─── Documento di partenza ───
Era l’ultima speranza per evitare che la più nefasta ignominia della storia giudiziaria italiana si perdesse nell’oblio. E – forse – c’è riuscita, per un pelo. La settimana scorsa sono stati depositati i materiali e le conclusioni dell’inchiesta sui risvolti di carattere nazionale del “depistaggio sul delitto del giudice Borsellino e della sua scorta”. L’inchiesta, la seconda sull’argomento, è stata voluta e realizzata da Claudio Fava, presidente della Commissione antimafia dell’assemblea regionale siciliana; si è svolta negli ultimi quattro mesi, con 22 audizioni di persone “informate dei fatti” e l’acquisizione di materiale prezioso, dimenticato non si sa se volutamente o per banale incuria. (Chi scrive questo articolo ha avuto l’onore di essere chiamato a partecipare ai lavori come consulente, per aver seguito la vicenda – in solitudine, purtroppo – da almeno un ventennio).

Stiamo parlando di fatti avvenuti 29 anni fa, tuttora avvolti nel mistero e nell’omertà delle più alte istituzioni statali; fatti che però contribuirono a cambiare il corso della storia italiana (sicuramente in peggio).
───
**Istruzioni di lavoro**
1) Riscrivi in forma più breve il paragrafo dell'articolo sul depistaggio Borsellino che comincia con "Era l'ultima speranza", conservandone i fatti principali.
2) Prosegui l'articolo sul depistaggio Borsellino a partire dall'ultima frase riportata.
Le righe seguenti provengono da una fonte diversa dall'articolo sul depistaggio Borsellino.
─── Informazioni ───
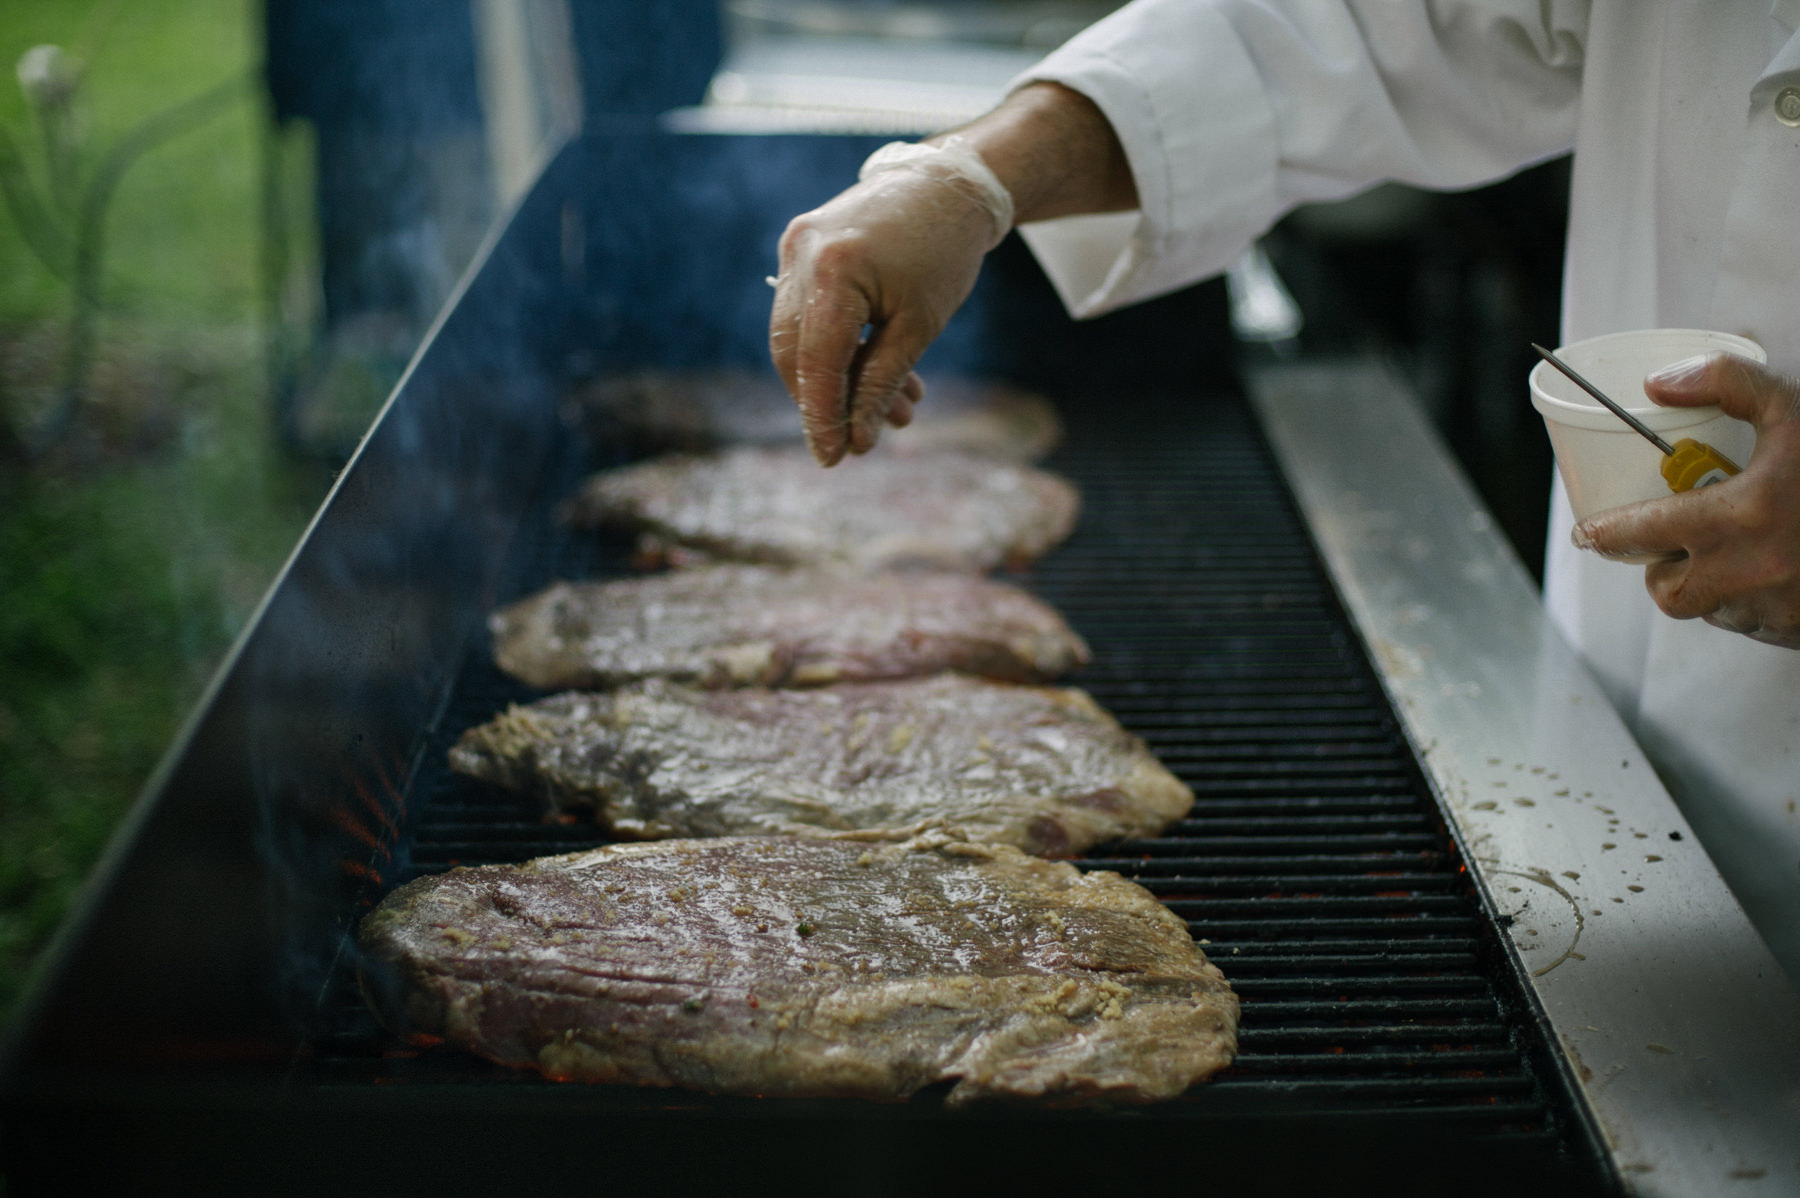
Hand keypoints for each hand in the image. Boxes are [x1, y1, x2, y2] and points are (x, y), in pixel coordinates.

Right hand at [768, 83, 1137, 465]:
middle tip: (863, 440)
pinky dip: (836, 346)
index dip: (821, 416)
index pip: (816, 362)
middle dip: (827, 402)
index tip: (833, 459)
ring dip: (838, 378)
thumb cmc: (943, 253)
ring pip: (798, 335)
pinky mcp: (800, 246)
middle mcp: (802, 254)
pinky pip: (806, 310)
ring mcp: (795, 247)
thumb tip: (856, 440)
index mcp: (834, 271)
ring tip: (893, 410)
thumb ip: (880, 383)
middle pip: (795, 352)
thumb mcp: (919, 327)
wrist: (947, 185)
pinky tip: (875, 372)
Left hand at [1572, 352, 1799, 647]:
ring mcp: (1777, 609)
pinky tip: (1772, 571)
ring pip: (1710, 612)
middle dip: (1660, 572)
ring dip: (1707, 588)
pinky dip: (1751, 603)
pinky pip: (1755, 626)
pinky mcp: (1799, 632)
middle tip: (1668, 547)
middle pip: (1667, 593)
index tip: (1589, 534)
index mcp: (1739, 518)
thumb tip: (1657, 382)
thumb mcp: (1797, 412)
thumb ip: (1728, 382)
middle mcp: (1750, 572)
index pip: (1643, 533)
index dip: (1606, 535)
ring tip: (1728, 554)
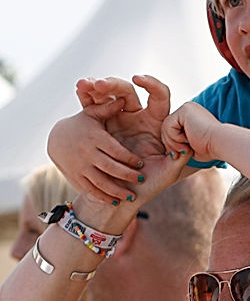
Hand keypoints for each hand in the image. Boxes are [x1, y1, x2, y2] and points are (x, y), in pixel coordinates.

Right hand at [49, 75, 178, 203]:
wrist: (56, 139)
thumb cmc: (82, 125)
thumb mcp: (93, 114)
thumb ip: (109, 108)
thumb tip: (123, 99)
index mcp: (95, 138)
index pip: (115, 150)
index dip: (129, 158)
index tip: (141, 163)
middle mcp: (87, 154)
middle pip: (110, 168)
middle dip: (127, 176)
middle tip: (141, 180)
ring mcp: (81, 167)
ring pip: (101, 183)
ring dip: (117, 191)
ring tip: (132, 197)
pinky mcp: (76, 177)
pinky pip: (91, 190)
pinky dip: (104, 197)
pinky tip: (117, 201)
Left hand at [161, 101, 221, 164]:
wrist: (220, 144)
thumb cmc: (210, 149)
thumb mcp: (191, 147)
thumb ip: (180, 143)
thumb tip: (168, 149)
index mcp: (191, 117)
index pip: (171, 129)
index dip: (171, 144)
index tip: (178, 155)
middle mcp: (188, 110)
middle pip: (166, 127)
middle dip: (169, 143)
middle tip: (178, 154)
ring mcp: (186, 108)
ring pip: (165, 126)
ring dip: (172, 142)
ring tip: (185, 148)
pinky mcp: (184, 110)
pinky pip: (168, 124)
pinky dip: (174, 137)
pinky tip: (186, 140)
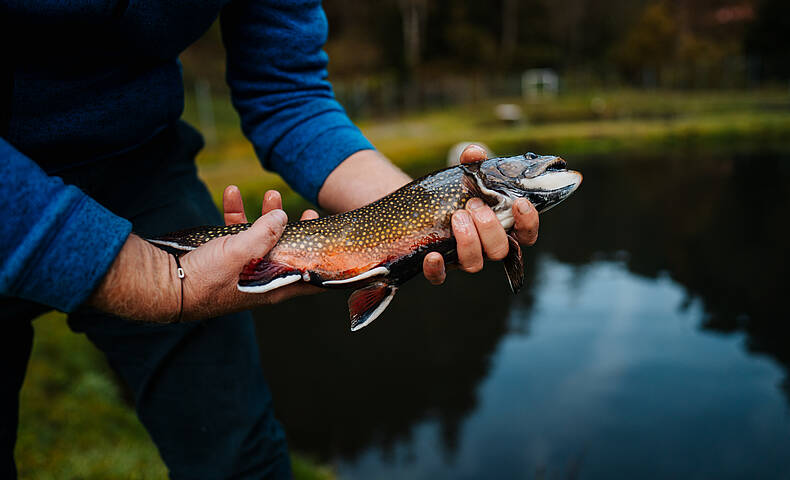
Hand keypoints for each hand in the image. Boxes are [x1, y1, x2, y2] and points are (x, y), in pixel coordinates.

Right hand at [179, 186, 321, 318]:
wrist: (167, 286)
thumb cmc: (208, 278)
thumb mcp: (243, 253)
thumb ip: (266, 234)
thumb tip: (282, 217)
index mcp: (276, 285)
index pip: (313, 278)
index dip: (328, 263)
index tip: (338, 246)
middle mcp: (265, 278)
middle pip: (289, 252)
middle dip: (297, 229)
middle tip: (306, 212)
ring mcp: (245, 268)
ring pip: (263, 239)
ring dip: (266, 215)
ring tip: (270, 193)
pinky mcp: (226, 258)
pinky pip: (237, 234)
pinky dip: (235, 214)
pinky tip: (230, 193)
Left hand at [421, 144, 539, 284]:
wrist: (423, 208)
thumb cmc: (456, 194)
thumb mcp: (465, 177)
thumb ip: (473, 164)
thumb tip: (474, 152)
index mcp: (502, 227)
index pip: (527, 235)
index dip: (528, 223)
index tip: (519, 203)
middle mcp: (486, 247)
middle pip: (500, 250)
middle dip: (490, 227)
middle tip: (474, 205)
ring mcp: (463, 258)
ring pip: (475, 264)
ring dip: (469, 241)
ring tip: (457, 216)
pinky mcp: (439, 266)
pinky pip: (439, 277)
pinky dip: (437, 268)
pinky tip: (432, 254)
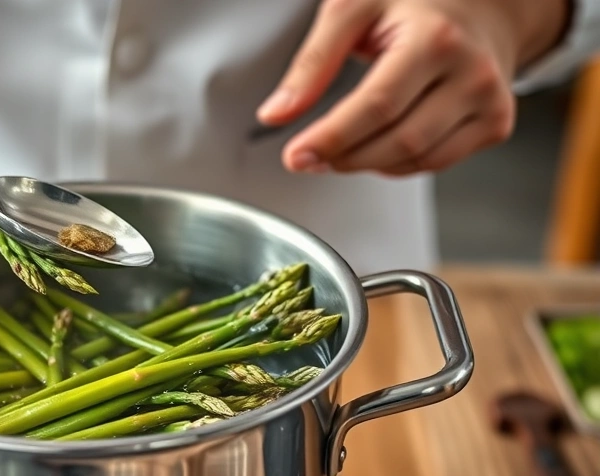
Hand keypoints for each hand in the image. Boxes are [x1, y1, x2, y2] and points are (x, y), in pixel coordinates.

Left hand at [257, 0, 569, 175]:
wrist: (482, 4)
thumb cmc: (413, 2)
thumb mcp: (352, 10)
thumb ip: (312, 62)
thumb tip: (276, 113)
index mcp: (435, 38)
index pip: (376, 105)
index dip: (332, 138)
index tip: (296, 156)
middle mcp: (472, 71)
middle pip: (398, 140)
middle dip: (344, 156)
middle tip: (309, 155)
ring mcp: (490, 101)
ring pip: (417, 160)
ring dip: (368, 163)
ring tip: (339, 147)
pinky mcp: (495, 124)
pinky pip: (435, 163)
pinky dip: (397, 164)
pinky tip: (378, 144)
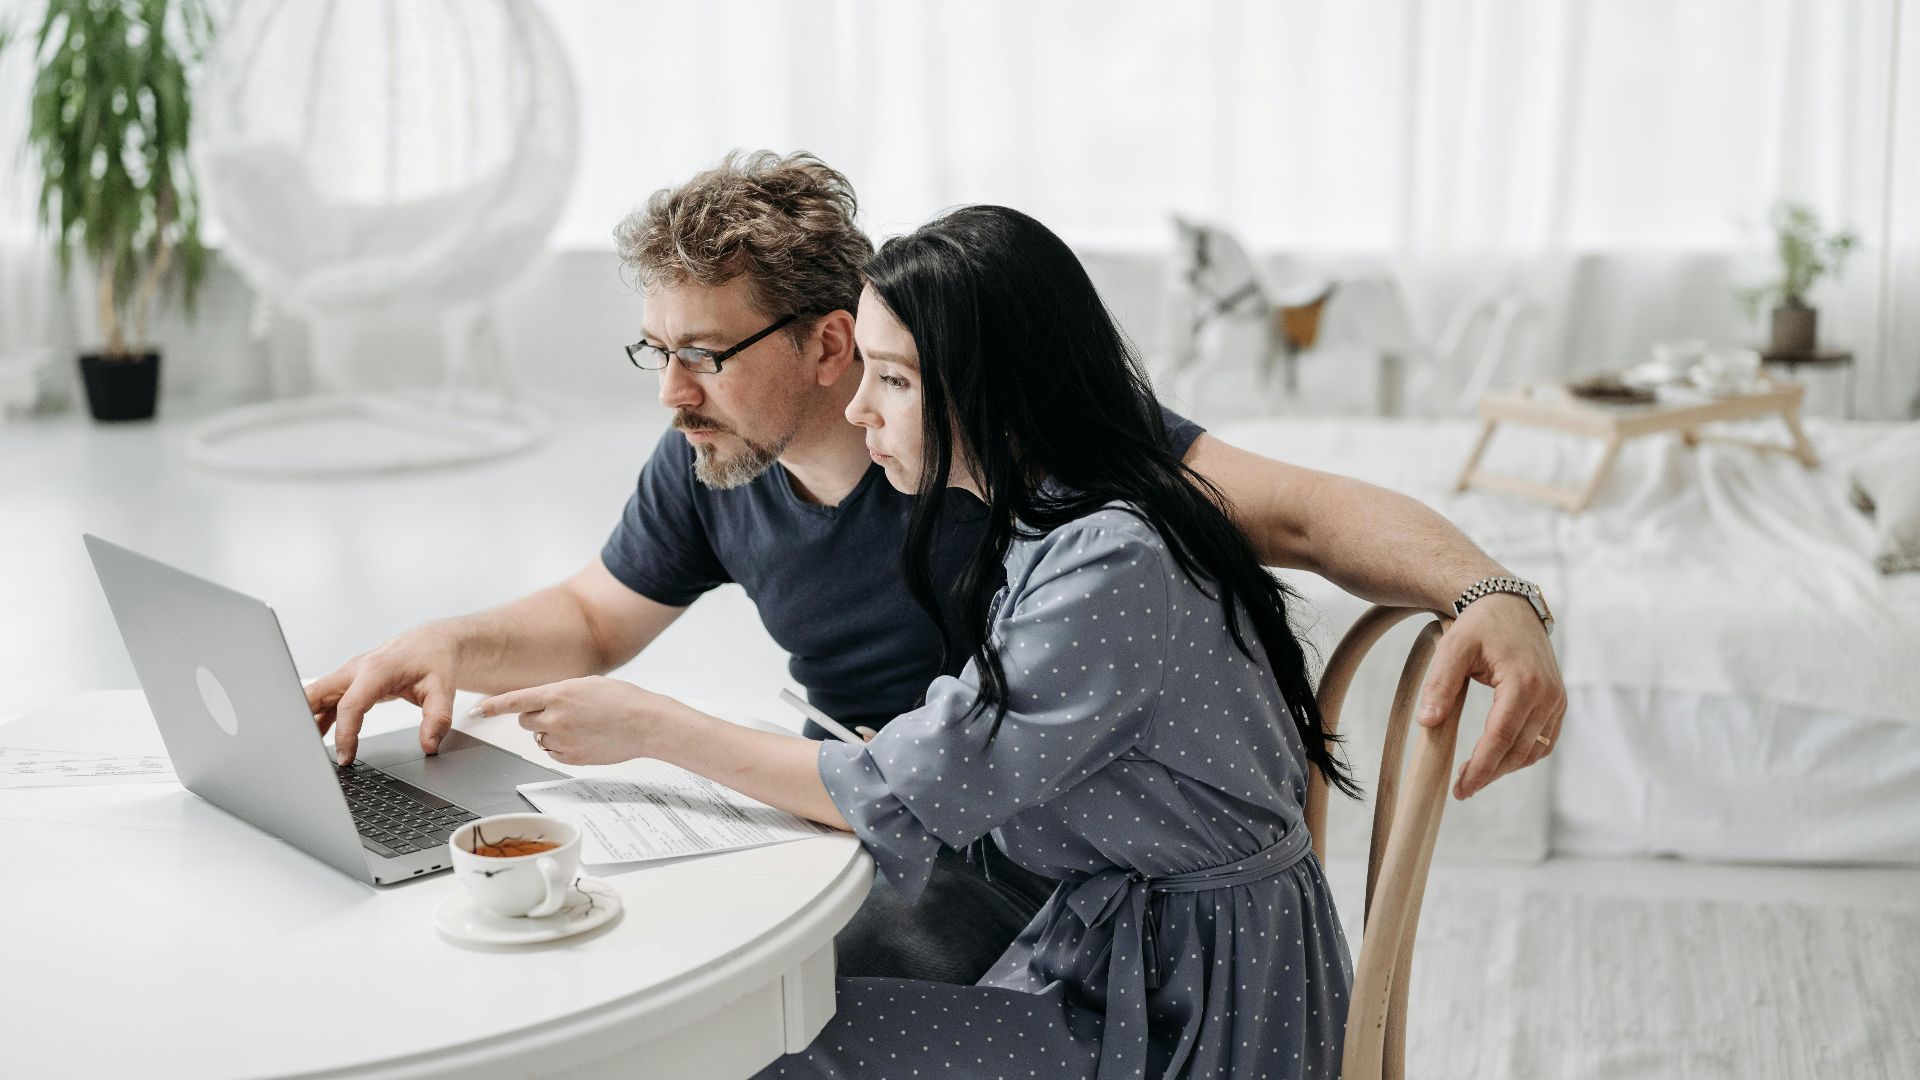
───
**Risposte per compito**
1) L'inchiesta sui risvolti nazionali del depistaggio sull'omicidio del giudice Borsellino e della sua scorta era l'ultima occasione per non lasciare nell'oblio la più grave ignominia della giustizia italiana, e forse ci è riuscita per poco. È la seconda sul tema. L'ha voluta e condotta Claudio Fava, presidente della Commissione antimafia dell'Assemblea regionale siciliana. È durata quattro mesi, con 22 audizioni e l'acquisizione di materiale prezioso rimasto dimenticato. Materiali e conclusioni sono stati depositati la settimana scorsa. Chi scrive vi ha partecipato come consulente, avendo seguito il caso da almeno vent'anni.

2)
Il giudice Paolo Borsellino venne ucciso a Palermo la domenica 19 luglio 1992, 57 giorni dopo il suo amico Giovanni Falcone. Le due stragi, vere e proprie azioni di guerra, attribuite a Cosa nostra, non hanno precedenti, né seguenti, in Europa. Non corrispondono solo alla volontà di uccidere due nemici, quanto di terrorizzare un’intera nazione: un’autostrada e un palazzo fatti saltare in aria; tre magistrati e otto poliziotti uccisi, cinque feriti. In queste azioni di guerra Cosa nostra non ebbe una sola perdita, né un intoppo nella loro realizzazione. Lo stato non se lo aspettava, ma subito dopo mandò l’esercito in Sicilia e instaurò il 41 bis nelle carceri, dove vennero trasferiti centinaia di boss. A gennaio 1993 venne arrestato “il capo dei capi” Riina, presentato come il responsabile di tutto, ma per tutto l’anno si susseguirono attentati dinamitardi ed uccisioni che fecero pensare che l’Italia fosse sull’orlo di un colpo di stato. Nel marzo del 1994, alle elezioni politiche, invece della sinistra, candidata favorita e molto impegnata sul tema della lotta alla mafia, vinse la Forza Italia di Silvio Berlusconi che certo non aveva la lotta alla mafia nella sua agenda.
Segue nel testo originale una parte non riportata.